The Billies was an acoustic duo from the Asheville area who became infamous on my small, Presbyterian college campus for the liberalism (political and social) of their lyrics. They performed in the chapel as an opening act for David Wilcox, another acoustic artist, when I was a senior. I missed the show but heard about it the next week.
“Can you believe they sang that in the chapel?!” seemed to be the common sentiment about a song called “Bread,” a less-than-clever attempt to write a wittily profound song about the union, sexual and emotional, of two opposites: a granola man and a “mall muffin” he meets at the cinema. They end up going home together, having sex and making bread. The song uses the making of bread as a metaphorical basis for the sex that came before. One doesn’t have to think long about what those metaphors might have been.
The whole campus was shocked that they would sing it in the chapel. It wasn’t a holy place — for only God is holy — but it was where the student body gathered twice a week for devotions, Christian concerts and drams, and all sorts of religious education. “It just left a bad feeling in my soul,” one girl told me.

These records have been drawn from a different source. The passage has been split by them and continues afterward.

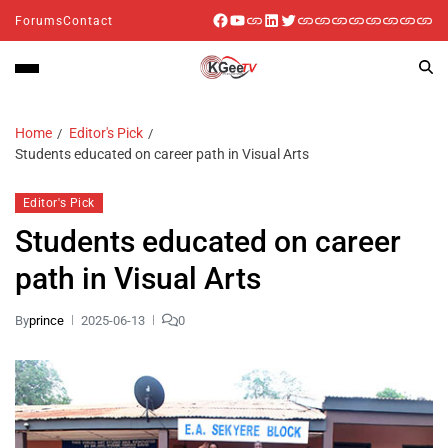
Forums
Contact
Home
Editor's Pick
Students educated on career path in Visual Arts
Editor's Pick
Students educated on career
path in Visual Arts
By
prince
2025-06-13
0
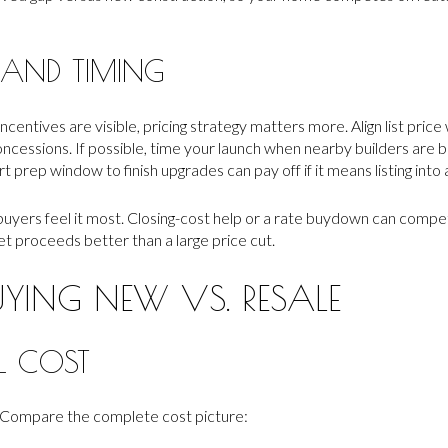
 AND TIMING
ncentives are visible, pricing strategy matters more. Align list pric
ncessions. If possible, time your launch when nearby builders are 
prep window to finish upgrades can pay off if it means listing into
uyers feel it most. Closing-cost help or a rate buydown can compet
t proceeds better than a large price cut.
UYING NEW VS. RESALE
L COST
. Compare the complete cost picture:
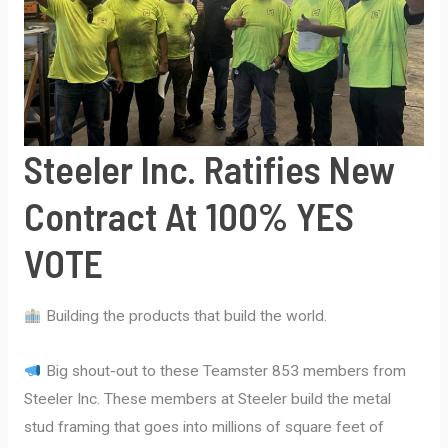
contract
in
the
country;
SYSCO
Steeler Inc. Ratifies New
Foods
ratifies
Contract At 100% YES
a
four-
VOTE
year
contract
Building the products that build the world.
Big shout-out to these Teamster 853 members from
Steeler Inc. These members at Steeler build the metal
stud framing that goes into millions of square feet of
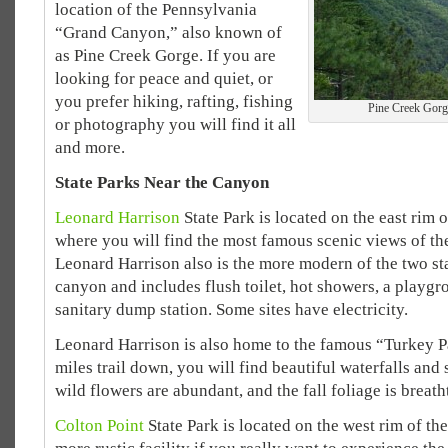
location of the Pennsylvania
“Grand Canyon,” also known of
as Pine Creek Gorge. If you are
looking for peace and quiet, or
you prefer hiking, rafting, fishing
Pine Creek Gorg
or photography you will find it all
and more.
State Parks Near the Canyon
Leonard Harrison
State Park is located on the east rim o
where you will find the most famous scenic views of th
Leonard Harrison also is the more modern of the two st
canyon and includes flush toilet, hot showers, a playgr
sanitary dump station. Some sites have electricity.
Leonard Harrison is also home to the famous “Turkey Pa
miles trail down, you will find beautiful waterfalls and
wild flowers are abundant, and the fall foliage is breath
Colton Point
State Park is located on the west rim of th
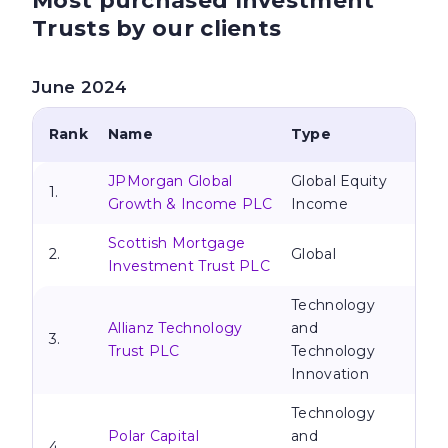
Most purchased Investment
Trusts by our clients
June 2024
Rank
Name
Type
JPMorgan Global
Global Equity
1.
Growth & Income PLC
Income
Scottish Mortgage
2.
Global
Investment Trust PLC
Technology
Allianz Technology
and
3.
Trust PLC
Technology
Innovation
Technology
Polar Capital
and
4.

I was perplexed. Growing up in a church that didn’t even have its own building (we rented), the notion of sacred space was even more foreign to me than the average Protestant. “It’s just a building,” I wanted to say. After all, didn’t we attend services weekly in a union hall?
Much of Christendom would have had the same reaction as the students of my college, if not stronger. The church might not be holy, Protestants would contend, but what goes on there is worship of God, the one thing in the universe that is holy. In practical terms, then, the building is sacred in some slightly indefinable sense.

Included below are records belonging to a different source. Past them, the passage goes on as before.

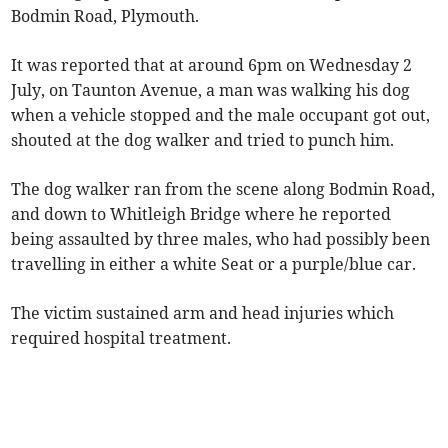
Bodmin Road, Plymouth.
It was reported that at around 6pm on Wednesday 2
July, on Taunton Avenue, a man was walking his dog
when a vehicle stopped and the male occupant got out,
shouted at the dog walker and tried to punch him.
The dog walker ran from the scene along Bodmin Road,
and down to Whitleigh Bridge where he reported
being assaulted by three males, who had possibly been
travelling in either a white Seat or a purple/blue car.
The victim sustained arm and head injuries which
required hospital treatment.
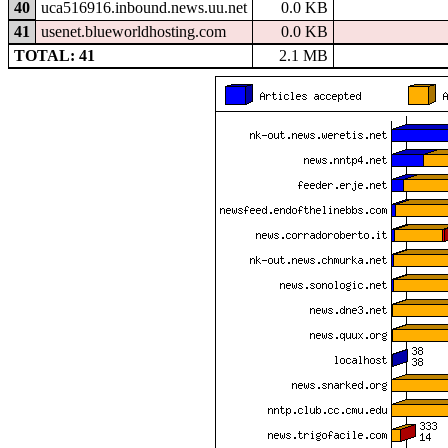
40
uca516916.inbound.news.uu.net
0.0 KB
41
usenet.blueworldhosting.com
0.0 KB
TOTAL: 41
2.1 MB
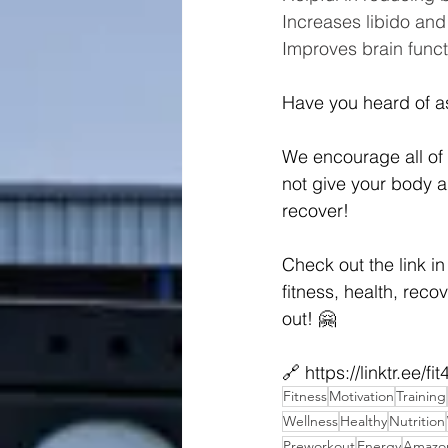
Increases libido and f
Improves brain funct
Have you heard of a
We encourage all of 
not give your body a 
recover!
Check out the link in
fitness, health, recov
out! 🤗
🔗 
https://linktr.ee/fi
Fitness
Motivation
Training
Wellness
Healthy
Nutrition
Preworkout
Energy
Amazon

Yet for Catholics, the church is holy in a very definable, specific sense: it is the house of Jesus in the Eucharist. It’s yet another aspect of the uniqueness of Catholicism that traces directly back to the teaching of the Real Presence in the Eucharistic host. If one believes that the communion wafer becomes, on consecration, the “body blood soul and divinity” of Jesus, as the Catholic church teaches, then one is obliged to treat the building holding said host in a manner befitting its most holy inhabitant. And that’s just what Catholics do. In other words, they believe the church is sacred because they believe that God is literally, physically — not merely symbolically, metaphorically, or spiritually — in the church.
This has many practical consequences, the most immediately obvious coming at the end of Mass. In the church of my youth, after services, congregants would mingle and chat (sometimes for unbelievably long stretches) in the hall where services had just been held. I suspect it’s largely the same in most Protestant churches. First-time visitors to a Catholic church, though, notice that as soon as the Mass concludes, everyone leaves. There is almost no mingling, no socializing. Many interpret this as a lack of a sense of community in the church, but that is certainly not the reasoning behind most Catholic’s quick exit.
Yet in a traditional Catholic culture, such as Poland, it’s not just churches that represent sacred spaces. Sit on any bus going on any journey of 20 kilometers or more and you’ll notice all the head-scarfed babcias crossing themselves every time the bus passes a church, a cemetery, a small shrine, a commemorative cross, or any other space that through tradition or church teaching — direct or indirect — has come to be considered holy. For these pious women, the whole world, in a sense, is sacred.